Compress the output file through gzip.

--cpu <integer>

Specify the number of CPU cores to execute in parallel. This requires the installation of Parallel::ForkManager. With support enabled, the default is 2. Disable multi-threaded execution by setting to 1.

--version

Print the version number.

--help

Display the POD documentation.

DESCRIPTION

This program will search for regions in the genome that are enriched for a particular data set. It walks through each chromosome using a window of specified size (default 500 bp) and specified step size (default same as window). Data scores within a window that exceed a determined threshold will be noted. Adjoining windows (within a specific tolerance, default is 1/2 of window size) are merged. The windows may be optionally trimmed of flanking below-threshold positions.

The method for identifying enrichment is based on a very simple criteria: a window is kept if the mean (or median) value for the window is greater than (or less than for depletion) the threshold. No statistics or False Discovery Rate is calculated.

The threshold may be automatically determined based on a calculated mean and standard deviation from a sampling of the dataset. For sampling purposes, the largest chromosome, scaffold, or sequence defined in the database is used. A multiple (default 1.5X) of the standard deviation is used to set the threshold.

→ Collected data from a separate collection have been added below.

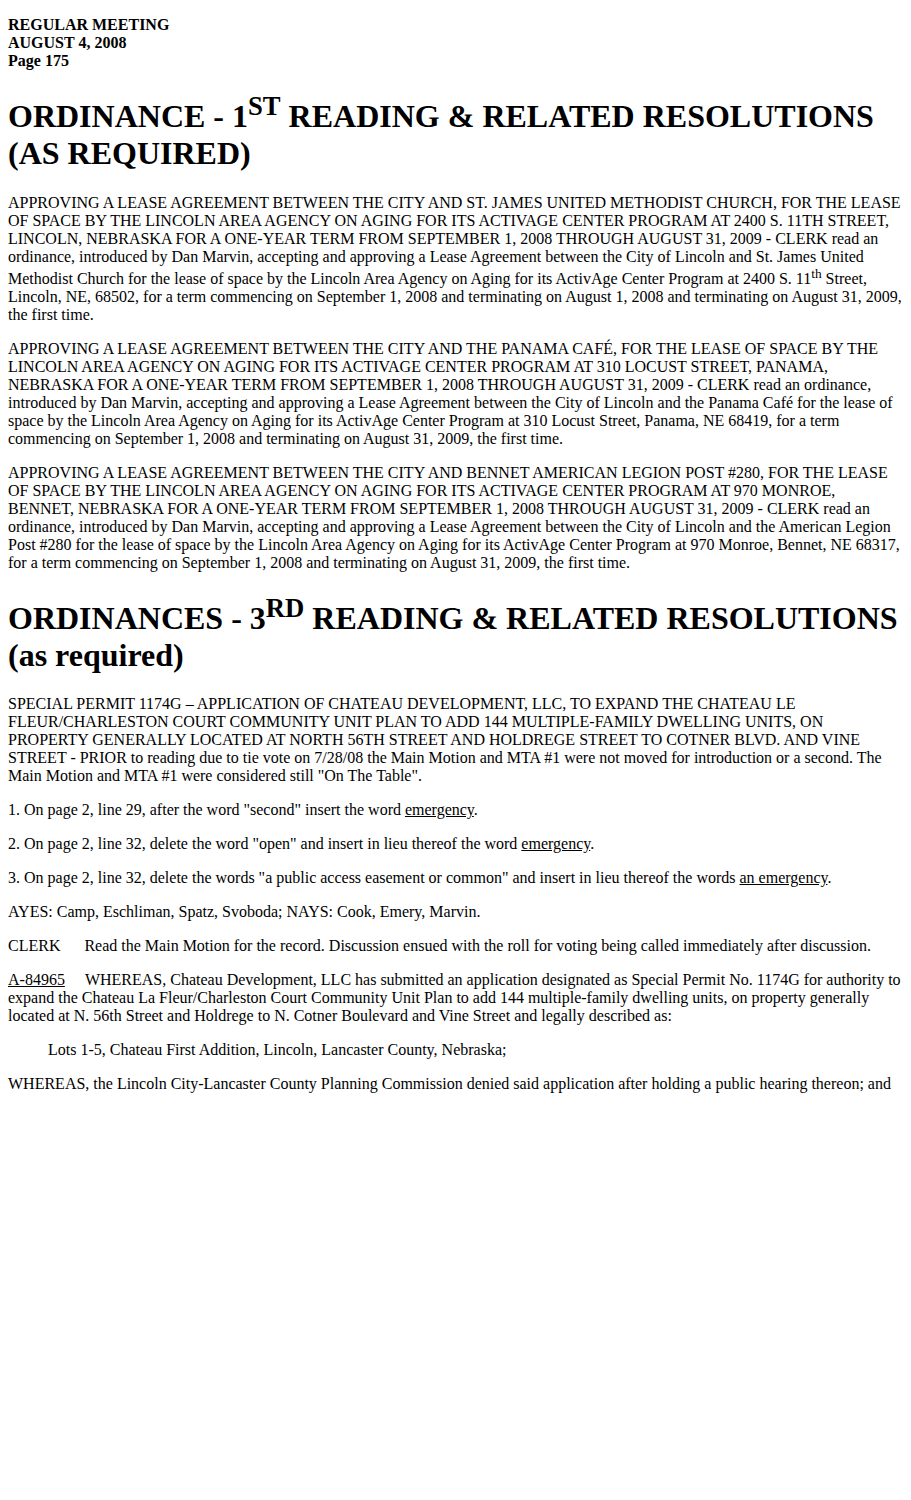REGULAR MEETING
AUGUST 4, 2008
Page 175
ORDINANCE - 1ST READING & RELATED RESOLUTIONS (AS REQUIRED)
APPROVING A LEASE AGREEMENT BETWEEN THE CITY AND ST. JAMES UNITED METHODIST CHURCH, FOR THE LEASE OF SPACE BY THE LINCOLN AREA AGENCY ON AGING FOR ITS ACTIVAGE CENTER PROGRAM AT 2400 S. 11TH STREET, LINCOLN, NEBRASKA FOR A ONE-YEAR TERM FROM SEPTEMBER 1, 2008 THROUGH AUGUST 31, 2009 - CLERK read an ordinance, introduced by Dan Marvin, accepting and approving a Lease Agreement between the City of Lincoln and St. James United Methodist Church for the lease of space by the Lincoln Area Agency on Aging for its ActivAge Center Program at 2400 S. 11th Street, Lincoln, NE, 68502, for a term commencing on September 1, 2008 and terminating on August 1, 2008 and terminating on August 31, 2009, the first time.
APPROVING A LEASE AGREEMENT BETWEEN THE CITY AND THE PANAMA CAFÉ, FOR THE LEASE OF SPACE BY THE LINCOLN AREA AGENCY ON AGING FOR ITS ACTIVAGE CENTER PROGRAM AT 310 LOCUST STREET, PANAMA, NEBRASKA FOR A ONE-YEAR TERM FROM SEPTEMBER 1, 2008 THROUGH AUGUST 31, 2009 - CLERK read an ordinance, introduced by Dan Marvin, accepting and approving a Lease Agreement between the City of Lincoln and the Panama Café for the lease of space by the Lincoln Area Agency on Aging for its ActivAge Center Program at 310 Locust Street, Panama, NE 68419, for a term commencing on September 1, 2008 and terminating on August 31, 2009, the first time.
APPROVING A LEASE AGREEMENT BETWEEN THE CITY AND BENNET AMERICAN LEGION POST #280, FOR THE LEASE OF SPACE BY THE LINCOLN AREA AGENCY ON AGING FOR ITS ACTIVAGE CENTER PROGRAM AT 970 MONROE, BENNET, NEBRASKA FOR A ONE-YEAR TERM FROM SEPTEMBER 1, 2008 THROUGH AUGUST 31, 2009 - CLERK read an ordinance, introduced by Dan Marvin, accepting and approving a Lease Agreement between the City of Lincoln and the American Legion Post #280 for the lease of space by the Lincoln Area Agency on Aging for its ActivAge Center Program at 970 Monroe, Bennet, NE 68317, for a term commencing on September 1, 2008 and terminating on August 31, 2009, the first time.
ORDINANCES - 3RD READING & RELATED RESOLUTIONS (as required)
SPECIAL PERMIT 1174G – APPLICATION OF CHATEAU DEVELOPMENT, LLC, TO EXPAND THE CHATEAU LE FLEUR/CHARLESTON COURT COMMUNITY UNIT PLAN TO ADD 144 MULTIPLE-FAMILY DWELLING UNITS, ON PROPERTY GENERALLY LOCATED AT NORTH 56TH STREET AND HOLDREGE STREET TO COTNER BLVD. AND VINE STREET - PRIOR to reading due to tie vote on 7/28/08 the Main Motion and MTA #1 were not moved for introduction or a second. The Main Motion and MTA #1 were considered still "On The Table".
1. On page 2, line 29, after the word "second" insert the word emergency.
2. On page 2, line 32, delete the word "open" and insert in lieu thereof the word emergency.
3. On page 2, line 32, delete the words "a public access easement or common" and insert in lieu thereof the words an emergency.
AYES: Camp, Eschliman, Spatz, Svoboda; NAYS: Cook, Emery, Marvin.
CLERK Read the Main Motion for the record. Discussion ensued with the roll for voting being called immediately after discussion.
A-84965 WHEREAS, Chateau Development, LLC has submitted an application designated as Special Permit No. 1174G for authority to expand the Chateau La Fleur/Charleston Court Community Unit Plan to add 144 multiple-family dwelling units, on property generally located at N. 56th Street and Holdrege to N. Cotner Boulevard and Vine Street and legally described as:
Lots 1-5, Chateau First Addition, Lincoln, Lancaster County, Nebraska;
WHEREAS, the Lincoln City-Lancaster County Planning Commission denied said application after holding a public hearing thereon; and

If an annotation database is provided, gene, ORF, non-coding RNA, or other features may optionally be identified overlapping the enriched regions.

The program writes out a tab-delimited text file consisting of chromosome, start, stop, strand, score, and overlapping gene or non-gene genomic features. It will optionally write a GFF3 file.

AUTHOR

 Timothy J. Parnell, PhD
 Howard Hughes Medical Institute
 Dept of Oncological Sciences
 Huntsman Cancer Institute
 University of Utah
 Salt Lake City, UT, 84112

This package is free software; you can redistribute it and/or modify it under the terms of the Artistic License 2.0.